* [About this exercise]
Would you please report how many lines of the listing contain "linejoin"? Reply with that number only.
___ Stored data
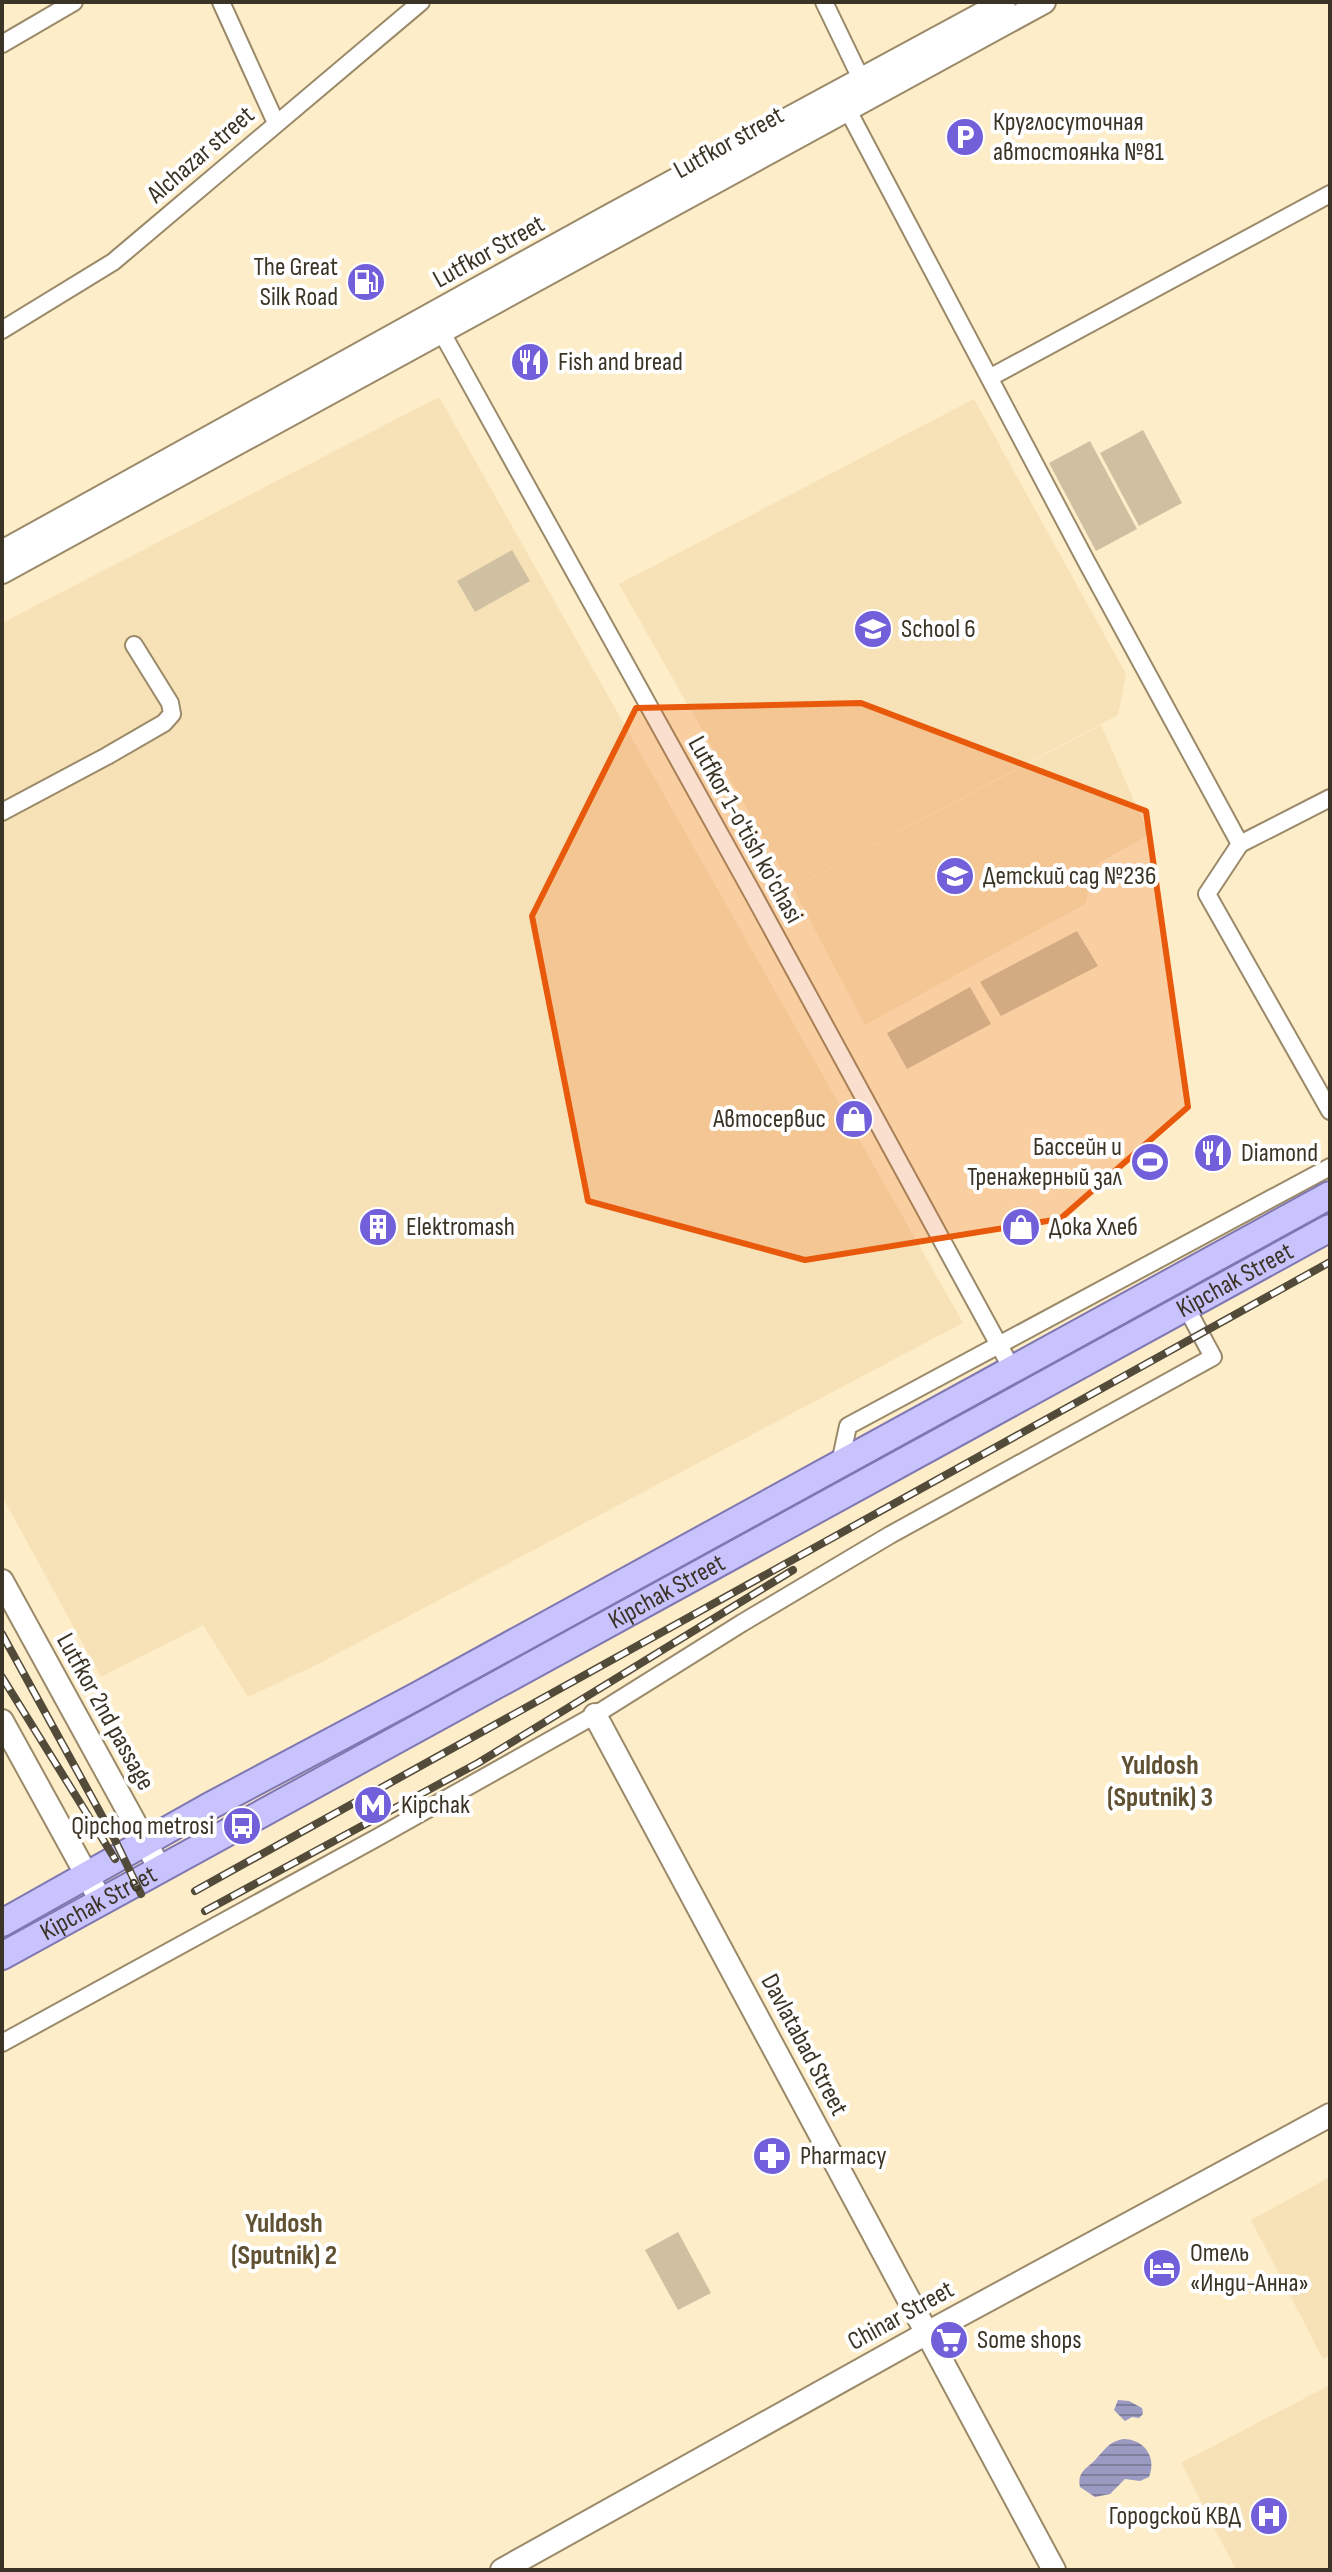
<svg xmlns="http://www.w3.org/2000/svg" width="1332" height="2572" font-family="'Sofia Sans Condensed',sans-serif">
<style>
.built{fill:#f7e2b7}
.grass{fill:#cfc0a2}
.water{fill:url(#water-rules)}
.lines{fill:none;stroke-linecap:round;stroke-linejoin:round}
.street-casing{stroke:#9a8a69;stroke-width:20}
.secondary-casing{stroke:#9a8a69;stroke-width:26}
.primary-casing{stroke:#7f77b1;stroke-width:30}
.street{stroke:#fff;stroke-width:16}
.secondary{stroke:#fff;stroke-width:22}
.primary{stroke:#c8c3fd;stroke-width:26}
.rail-casing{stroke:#534b3a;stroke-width:8}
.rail{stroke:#fff;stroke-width:5;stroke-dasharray:15;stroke-linecap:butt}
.marked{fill:#e8590c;fill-opacity:0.2;stroke:#e8590c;stroke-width:6;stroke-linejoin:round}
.labels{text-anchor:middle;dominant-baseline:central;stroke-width:8;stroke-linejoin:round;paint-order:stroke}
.poi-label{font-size:26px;fill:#3b3426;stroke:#fff;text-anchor:start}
.street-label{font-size:26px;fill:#3b3426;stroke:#fff}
.neighbourhood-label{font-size:28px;font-weight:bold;fill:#5f5132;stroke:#fff}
</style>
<defs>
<pattern id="water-rules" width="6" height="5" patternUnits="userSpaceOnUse" patternTransform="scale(2)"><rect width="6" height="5" fill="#9b9ac2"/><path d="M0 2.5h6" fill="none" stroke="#807e9d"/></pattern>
</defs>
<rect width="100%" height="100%" fill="#feedc9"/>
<g class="built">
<polygon points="439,397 963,1323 316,1665 248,1697 203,1625 101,1677 2,1496 2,623"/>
<polygon points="974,399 1126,674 1118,715 792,888 619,584"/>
<polygon points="1101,725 1149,835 1097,864 1085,904 865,1025 793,888"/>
<polygon points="1330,2177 1330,2355 1323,2359 1251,2220"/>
<polygon points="1330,2385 1330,2570 1236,2570 1181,2463"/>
</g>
<g class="grass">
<polygon points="1143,430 1182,503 1139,526 1100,453"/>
<polygon points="1090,441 1137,529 1096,551 1049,463"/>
<polygon points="512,550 530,581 475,612 457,581"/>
<polygon points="1077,931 1098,966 1001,1016 980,982"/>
<polygon points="970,987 991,1024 907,1069 887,1033"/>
<polygon points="678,2232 711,2293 678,2310 645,2250"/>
</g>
<g class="water">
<polygon points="1118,2400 1129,2401 1142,2408 1143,2414 1139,2418 1132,2417 1125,2421 1114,2410"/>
<path d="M1123,2439C1145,2439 1157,2458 1149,2477L1140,2481L1125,2479L1110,2494L1095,2497L1080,2487C1077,2471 1087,2469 1096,2459C1106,2448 1109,2442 1123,2439Z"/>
</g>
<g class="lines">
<g class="street-casing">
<g id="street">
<polyline points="221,2 276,123"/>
<polyline points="824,2 865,87"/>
<polyline points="2,44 74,2"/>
<polyline points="843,101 1085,559 1240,844"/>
<polyline points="436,322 753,894 1012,1369"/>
<polyline points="2,330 113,262 421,2"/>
<polyline points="991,377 1330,194"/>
<polyline points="1330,798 1240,844 1207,894 1330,1111"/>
<polyline points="2,812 107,756 164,723 172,714 170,703 134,645"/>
<polyline points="840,1463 848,1426 1330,1167"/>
<polyline points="2,2043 380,1836 595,1715 742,1623 890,1535 1213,1357 1186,1307"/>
</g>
</g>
<g class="secondary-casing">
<g id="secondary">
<polyline points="2,552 609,216 1004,2"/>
<polyline points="2,572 1044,2"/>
<polyline points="2,1581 160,1869"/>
<polyline points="595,1715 1054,2570"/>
<polyline points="2,1721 101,1901"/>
<polyline points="502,2570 927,2333 1330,2115"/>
</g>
</g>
<g class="primary-casing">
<g id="primary">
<polyline points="2,1923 208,1807 417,1696 1330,1195"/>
<path id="s1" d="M2,1956L1330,1228"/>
</g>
</g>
<use href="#street" class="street"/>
<use href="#secondary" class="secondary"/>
<use href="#primary" class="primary"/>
<g class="rail-casing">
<g id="rail">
<polyline points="2,1634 113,1836 141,1894"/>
<polyline points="2,1677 115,1859"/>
<polyline points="195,1891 1330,1262"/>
<polyline points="205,1911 478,1763 793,1570"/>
</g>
</g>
<use href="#rail" class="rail"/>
</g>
<path class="marked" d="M861,703L1146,811L1188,1107L1060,1219L805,1260L588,1201L532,916L636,708Z"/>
<defs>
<g id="parking-disc" transform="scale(2)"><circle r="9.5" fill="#725fda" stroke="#fff"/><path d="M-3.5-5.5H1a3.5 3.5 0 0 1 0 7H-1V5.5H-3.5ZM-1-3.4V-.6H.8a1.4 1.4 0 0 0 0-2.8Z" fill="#fff"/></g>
<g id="fuel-disc" transform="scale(2)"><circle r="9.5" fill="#725fda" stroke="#fff"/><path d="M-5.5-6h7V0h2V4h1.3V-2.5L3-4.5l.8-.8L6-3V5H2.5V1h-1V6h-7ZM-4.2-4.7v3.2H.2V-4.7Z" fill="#fff"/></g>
<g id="restaurant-disc" transform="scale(2)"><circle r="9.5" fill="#725fda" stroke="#fff"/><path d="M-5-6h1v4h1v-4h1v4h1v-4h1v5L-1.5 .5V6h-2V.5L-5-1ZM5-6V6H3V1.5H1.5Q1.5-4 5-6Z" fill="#fff"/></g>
<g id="school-disc" transform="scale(2)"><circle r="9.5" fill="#725fda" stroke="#fff"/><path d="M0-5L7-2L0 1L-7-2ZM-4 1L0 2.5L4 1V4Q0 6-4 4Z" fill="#fff"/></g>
<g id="shop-disc" transform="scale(2)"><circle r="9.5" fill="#725fda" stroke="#fff"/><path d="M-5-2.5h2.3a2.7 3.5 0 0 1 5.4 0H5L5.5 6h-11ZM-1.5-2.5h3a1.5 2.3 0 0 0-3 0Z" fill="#fff"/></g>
<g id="stadium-disc" transform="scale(2)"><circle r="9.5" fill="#725fda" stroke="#fff"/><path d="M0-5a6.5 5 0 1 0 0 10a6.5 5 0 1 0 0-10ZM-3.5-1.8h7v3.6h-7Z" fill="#fff"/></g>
<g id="building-disc" transform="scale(2)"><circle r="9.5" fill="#725fda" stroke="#fff"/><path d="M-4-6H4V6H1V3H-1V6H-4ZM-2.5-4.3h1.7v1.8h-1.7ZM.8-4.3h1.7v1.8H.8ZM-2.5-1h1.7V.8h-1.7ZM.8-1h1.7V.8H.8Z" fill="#fff"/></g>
<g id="metro-disc" transform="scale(2)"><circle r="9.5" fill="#725fda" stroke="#fff"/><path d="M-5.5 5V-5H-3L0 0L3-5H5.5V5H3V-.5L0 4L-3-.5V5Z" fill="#fff"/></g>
<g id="bus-disc" transform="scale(2)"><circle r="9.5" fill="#725fda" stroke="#fff"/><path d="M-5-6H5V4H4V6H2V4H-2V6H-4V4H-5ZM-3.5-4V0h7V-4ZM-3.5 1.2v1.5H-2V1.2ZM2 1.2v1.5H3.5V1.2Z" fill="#fff"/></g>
<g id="pharmacy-disc" transform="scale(2)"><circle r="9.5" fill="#725fda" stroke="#fff"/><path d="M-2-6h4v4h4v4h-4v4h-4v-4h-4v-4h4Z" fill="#fff"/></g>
<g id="hotel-disc" transform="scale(2)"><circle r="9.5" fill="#725fda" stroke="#fff"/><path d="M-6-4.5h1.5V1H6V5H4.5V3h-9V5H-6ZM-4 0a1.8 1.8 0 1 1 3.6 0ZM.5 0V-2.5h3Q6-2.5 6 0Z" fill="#fff"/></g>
<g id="supermarket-disc" transform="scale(2)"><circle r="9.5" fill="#725fda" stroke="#fff"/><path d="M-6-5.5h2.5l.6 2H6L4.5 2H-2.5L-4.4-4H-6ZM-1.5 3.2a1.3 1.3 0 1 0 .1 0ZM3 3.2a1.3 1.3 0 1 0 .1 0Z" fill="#fff"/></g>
<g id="hospital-disc" transform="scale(2)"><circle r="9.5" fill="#725fda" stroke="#fff"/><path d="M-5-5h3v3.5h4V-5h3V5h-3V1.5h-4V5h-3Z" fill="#fff"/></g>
</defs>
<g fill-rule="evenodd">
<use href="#parking-disc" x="965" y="137"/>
<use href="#fuel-disc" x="366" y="282"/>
<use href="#restaurant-disc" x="530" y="362"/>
<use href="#school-disc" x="873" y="629"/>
<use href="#school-disc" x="955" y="876"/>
<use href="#shop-disc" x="854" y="1119"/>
<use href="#restaurant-disc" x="1213" y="1153"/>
<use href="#stadium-disc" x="1150" y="1162"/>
<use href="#building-disc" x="378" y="1227"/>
<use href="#shop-disc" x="1021" y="1227"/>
<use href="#metro-disc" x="373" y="1805"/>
<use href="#bus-disc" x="242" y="1826"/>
<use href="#pharmacy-disc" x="772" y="2156"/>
<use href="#hotel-disc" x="1162" y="2268"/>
<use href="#supermarket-disc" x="949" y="2340"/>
<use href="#hospital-disc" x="1269" y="2516"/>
</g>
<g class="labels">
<g class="poi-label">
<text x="993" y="122">Круглосуточная<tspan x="993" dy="30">автостоянка №81</tspan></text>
<text x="338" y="267" text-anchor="end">The Great<tspan x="338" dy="30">Silk Road</tspan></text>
<text x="558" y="362">Fish and bread</text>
<text x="901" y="629">School 6</text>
<text x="983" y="876">Детский сад №236</text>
<text x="826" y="1119" text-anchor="end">Автосервис</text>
<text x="1122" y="1147" text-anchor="end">Бассейн и<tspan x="1122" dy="30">Тренажерный зал</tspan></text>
<text x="1241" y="1153">Diamond</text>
<text x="406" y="1227">Elektromash</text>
<text x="1049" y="1227">Дока Хлеб</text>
<text x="401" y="1805">Kipchak</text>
<text x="214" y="1826" text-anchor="end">Qipchoq metrosi</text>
<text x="800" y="2156">Pharmacy</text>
<text x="1190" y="2253">Отель<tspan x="1190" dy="30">«Инди-Анна»</tspan></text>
<text x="977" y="2340">Some shops</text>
<text x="1241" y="2516" text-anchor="end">Городской КВД</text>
</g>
<g class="street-label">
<text transform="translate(729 143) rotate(-29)">Lutfkor street</text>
<text transform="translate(201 155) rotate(-41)">Alchazar street</text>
<text transform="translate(489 252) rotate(-29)">Lutfkor Street</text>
<text transform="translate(745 830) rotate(61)">Lutfkor 1-o'tish ko'chasi</text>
<text stroke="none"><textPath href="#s1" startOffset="1406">Kipchak Street</textPath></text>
<text stroke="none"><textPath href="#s1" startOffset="758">Kipchak Street</textPath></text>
<text transform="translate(105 1712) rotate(61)">Lutfkor 2nd passage</text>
<text stroke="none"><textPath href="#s1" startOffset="110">Kipchak Street</textPath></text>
<text transform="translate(804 2045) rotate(62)">Davlatabad Street</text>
<text transform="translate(901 2316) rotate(-29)">Chinar Street</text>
</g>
<g class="neighbourhood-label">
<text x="1160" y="1765">Yuldosh<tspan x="1160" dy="32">(Sputnik) 3</tspan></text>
<text x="284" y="2223">Yuldosh<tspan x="284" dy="32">(Sputnik) 2</tspan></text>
</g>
</g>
<rect width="1332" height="2572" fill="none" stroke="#3b3426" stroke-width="8"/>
</svg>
______
* [Finished exercise]
3